Une Pratique Ancrée dans l'Histoire : Le Vœu d'Abd al-Muttalib
Aucun récit n'illustre mieux le poids de cette pratique que l'histoire d'Abd al-Muttalib, le grand-père du Prophète Muhammad. Alors qu'il redécouvrait le puits de Zamzam, il ne comptait qu'un seul fils pour l'assister et fit le vœu à la divinité Hubal que s'il avait dix fils pour le protéger, il en sacrifierait un en son honneur. Les années passèrent, et son vœu fut exaucé. Il réunit alors ses dix fils devant la Kaaba pour honorer sa promesse.
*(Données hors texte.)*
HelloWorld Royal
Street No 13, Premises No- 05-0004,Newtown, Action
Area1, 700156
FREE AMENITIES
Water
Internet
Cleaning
Le serment du sacrifice et la consultation des flèches pour son fils Abdallah
Le gardien du temple procéda au tirage au sort entre les noms des dix fils. À la stupeur et au désarroi de tous, la flèche désigna Abdallah, le plus jeune et le préféré d'Abd al-Muttalib. Refusant ce sort, il recommença le tirage en offrant dix chameaux en contrepartie. Une nouvelle fois, la flèche désigna Abdallah. Il augmenta l'offre, encore et encore. Ce n'est qu'après dix tirages, lorsque la rançon atteignit cent chameaux, que la flèche désigna enfin les animaux, sauvant la vie du futur père du Prophète. Cet événement historique démontre la force contraignante et l'autorité absolue que revêtait le verdict des flèches.
La Condamnation Coranique et la Fin d'une Ère
Avec l'avènement de l'Islam, cette pratique, si profondément enracinée dans la culture arabe, fut catégoriquement interdite. Le Coran la qualifie d'« abomination » et d'« œuvre du Diable » (Sourate 5, verset 90), la plaçant au même rang que les boissons enivrantes et les jeux de hasard. Cette interdiction marquait une rupture théologique fondamentale : la connaissance de l'inconnu (al-ghayb) appartient à Dieu seul, et chercher à y accéder par des rituels païens est une forme d'associationnisme (shirk). L'Islam instaura une relation directe entre le croyant et son Créateur, où la guidance se cherche par la prière (notamment la prière de consultation, Salat al-Istikhara), l'invocation et la méditation sur les textes sacrés, et non par le hasard d'un tirage au sort.